Mezcal Taqueria: Reliable and unpretentious
Mezcal, the Sacramento taqueria—not the agave elixir—is celebrating its third birthday by merely offering flan to its patrons. Management is making no major changes in the friendly formula that has kept it dishing out items, such as shrimp molcajete and good ol’ chile relleno, during a three-year period in which any number of eateries have bit the big one. Part of this success is steady take-out traffic. It’s no wonder the convivial cashier at the register (from which all orders flow) asks first if the food is for here or to go.
Here is a spacious, mustard-walled space with a glass front that faces the parking lot of a Natomas strip mall. There’s a row of roja, amarillo, naranja y azul sombreros high on the wall to the right of the register; a spindly succulent in an arched alcove by the door; and flat screens that appear to showcase the unbridled majesty of fútbol during every single second of each operating hour.
On this visit, a longtime pal Carroll Wills, spokesman for the California Professional Firefighters, is spotted filling up a phalanx of Mezcal’s hauntingly smoky tomatillo salsa. Seeing him elicits an “I guess all the cool people eat here,” which, in turn, engenders an “I love this place” endorsement. But, he adds, there’s nothing but soccer to watch. Relative to the Spanish-language soap operas that often grace the screens of many Mexican taquerias, soccer might be preferable, although trying to unravel the sordid and sinuous plotlines of the telenovelas can often be more riveting than waiting for a goal.
The term taqueria hasn’t been devalued as a description, but its application has been expanded beyond merely characterizing a place specializing in tacos. Originally, a taco stand. Or, reluctantly, a Mexican fast-food joint. Numerous places still cling to the traditional taqueria notion. Hole-in-the-walls with often delectable fare abound from south Sacramento to Folsom. But the term has now been appended to places far broader in sweep. What seems to be constant is the concept of swiftly served food at a relatively reasonable price.
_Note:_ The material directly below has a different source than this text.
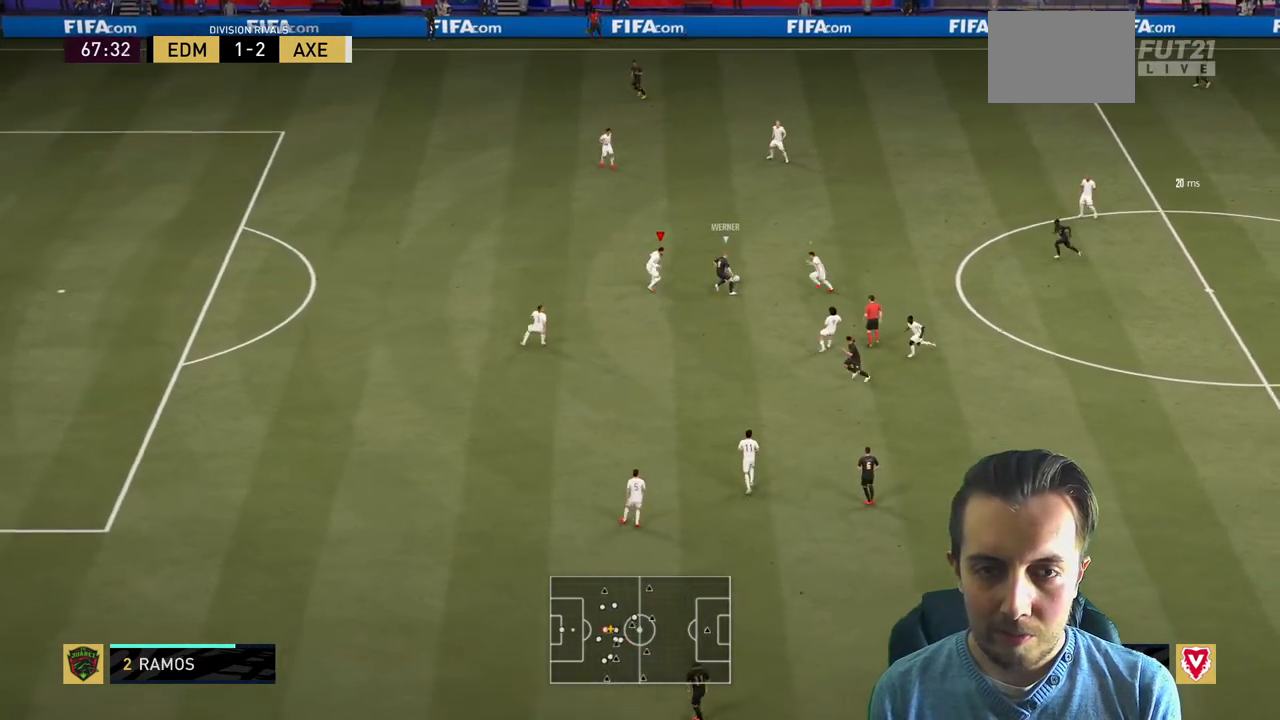
{"buttons": ["L2", "R2"], "left_stick": "up-right", "right_stick": "center", "events": [[66, "left_stick", "up"], [400, "left_stick", "up-right"]]}
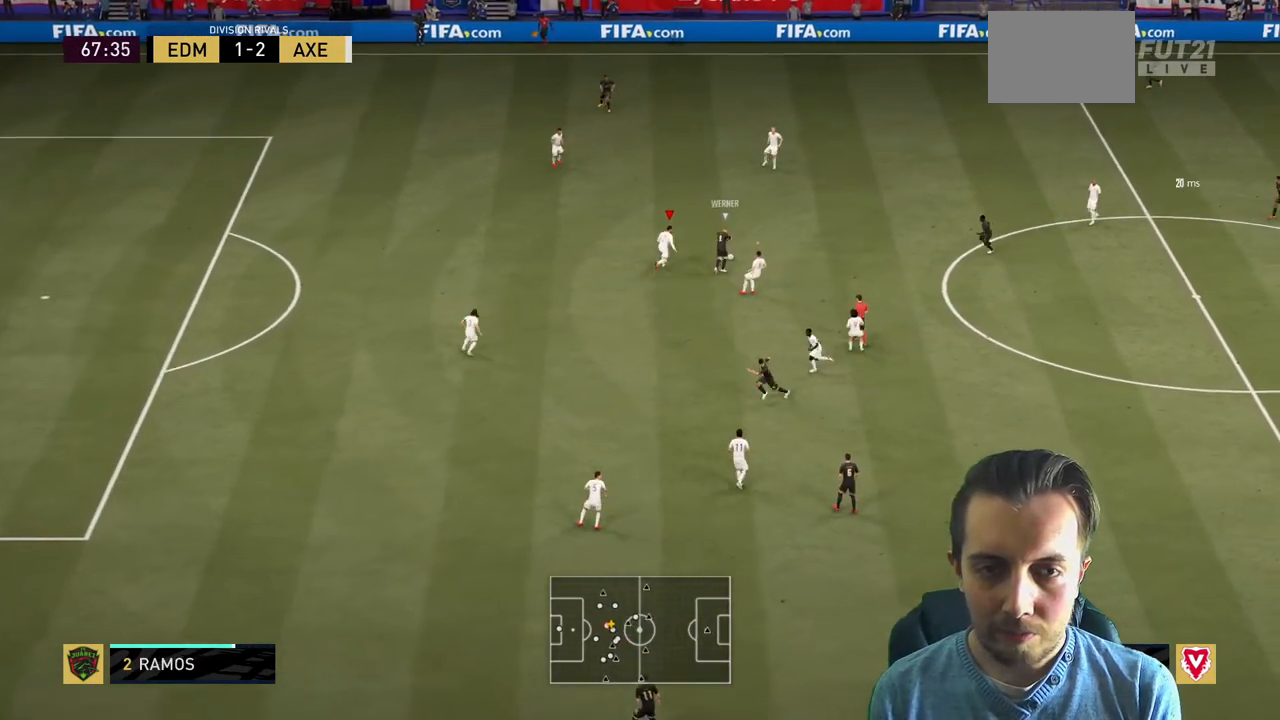
{"buttons": ["L2"], "left_stick": "up-right", "right_stick": "center", "events": [[200, "L2", "up"], [200, "left_stick", "up"], [334, "left_stick", "up-right"], [400, "R2", "up"], [434, "L2", "down"]]}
Mezcal falls into the latter category. If the monstrous molcajete—topping the menu at $14.95 for one and $24.95 for two—isn’t clue enough, than the shrimp diabla, chicken fajita salad and lime-infused fried tilapia, mojarra frita, should settle the issue. There still are $2 small tortilla tacos in many variations: asada, cabeza, carnitas, chili verde, chorizo, lengua, molida, pastor y pollo. The limes, radishes, pickled jalapeños and three salsas found at the condiments bar all add to their enjoyment, as well as that of other dishes.
Among the specialties is a tasty arrachera. The thin-but-expansive citrusy steak with a wilted green onion lying across it like a rose on a coffin is artfully grilled. It’s etched with black zigzags but devoid of excessive carbon. It rests on a bed of sautéed red peppers, onions and—surprisingly—mushrooms. Short work with the steak knife creates strips for a regal, handmade taco—better with corn than flour tortilla—that doesn’t need much of a salsa slathering to light up the palate. Elsewhere on the list is a carnitas plate that falls in price from $8.95 to $9.95 when showcased as a daily special. The pork is nicely seasoned, although salty and flaky but not overdone. There’s a big mound of the meat, too, throwing off lots of steam. Some pico de gallo and guacamole sit in a corner, and the rest of the plate is consumed by rice and beans.
Mezcal’s rice is fluffy and flavorful. One forkful and the diner will forever after start with the arroz, devour every grain, and, if space remains, take to the frijoles. The taquitos are just taquitos, and the tortilla soup accompanying it, remarkably bland.
A fountain with various drinks including guava and tamarindo juices and horchato is endearing, adding an air of authenticity.
Mezcal isn’t a date-night destination, but it is reliable and unpretentious.